(Material provided):

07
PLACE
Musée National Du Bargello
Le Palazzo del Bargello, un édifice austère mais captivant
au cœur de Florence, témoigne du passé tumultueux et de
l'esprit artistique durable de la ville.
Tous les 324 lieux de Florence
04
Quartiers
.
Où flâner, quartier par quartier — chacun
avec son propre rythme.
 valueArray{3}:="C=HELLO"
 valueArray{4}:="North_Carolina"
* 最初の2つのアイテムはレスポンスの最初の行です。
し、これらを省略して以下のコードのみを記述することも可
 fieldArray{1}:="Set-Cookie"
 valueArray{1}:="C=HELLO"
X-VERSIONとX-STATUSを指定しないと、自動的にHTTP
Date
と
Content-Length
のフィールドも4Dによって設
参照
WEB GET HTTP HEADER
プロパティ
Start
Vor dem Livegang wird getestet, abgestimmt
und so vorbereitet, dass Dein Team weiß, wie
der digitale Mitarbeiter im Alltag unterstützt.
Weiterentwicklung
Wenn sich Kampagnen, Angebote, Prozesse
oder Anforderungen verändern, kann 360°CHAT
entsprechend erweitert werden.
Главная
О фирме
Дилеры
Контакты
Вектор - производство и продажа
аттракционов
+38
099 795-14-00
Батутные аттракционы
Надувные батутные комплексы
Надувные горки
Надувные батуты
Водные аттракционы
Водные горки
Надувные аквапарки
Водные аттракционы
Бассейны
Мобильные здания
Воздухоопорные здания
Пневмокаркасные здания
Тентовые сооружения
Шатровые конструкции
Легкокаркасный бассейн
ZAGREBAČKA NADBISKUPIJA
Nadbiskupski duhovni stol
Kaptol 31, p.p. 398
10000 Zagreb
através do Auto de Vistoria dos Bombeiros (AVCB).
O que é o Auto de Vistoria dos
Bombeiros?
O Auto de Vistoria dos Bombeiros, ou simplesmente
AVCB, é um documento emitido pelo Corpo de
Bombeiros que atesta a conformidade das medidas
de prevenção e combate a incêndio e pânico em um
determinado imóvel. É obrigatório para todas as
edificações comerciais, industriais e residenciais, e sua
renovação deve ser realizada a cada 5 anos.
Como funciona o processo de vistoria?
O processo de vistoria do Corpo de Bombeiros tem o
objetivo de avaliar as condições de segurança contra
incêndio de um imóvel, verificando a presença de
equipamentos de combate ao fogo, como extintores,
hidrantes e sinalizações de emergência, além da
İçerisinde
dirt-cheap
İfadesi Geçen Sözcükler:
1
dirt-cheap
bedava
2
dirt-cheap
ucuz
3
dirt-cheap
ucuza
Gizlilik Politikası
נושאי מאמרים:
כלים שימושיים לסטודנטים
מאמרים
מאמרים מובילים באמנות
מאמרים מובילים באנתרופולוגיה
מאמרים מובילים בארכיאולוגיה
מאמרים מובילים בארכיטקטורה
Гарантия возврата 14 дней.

(Aim of the task):
The reply should hold only the lines of the listing above starting at the line containing "entsprechend erweitert werden." and ending at the line containing "Пневмокаркасные здания", exactly as written.

(Answer section):
entsprechend erweitert werden.
Главная
О фирме
Дилеры
Контакты
Вектор - производство и продажа
аттракционов
+38
099 795-14-00
Батутные аттракционы
Надувные батутные комплексы
Надувные горки
Надувные батуты
Водные аттракционы
Водные горки
Надувные аквапарки
Водные аттракционы
Бассейны
Мобильные здания
Воздухоопорные здания
Пневмокаркасные здания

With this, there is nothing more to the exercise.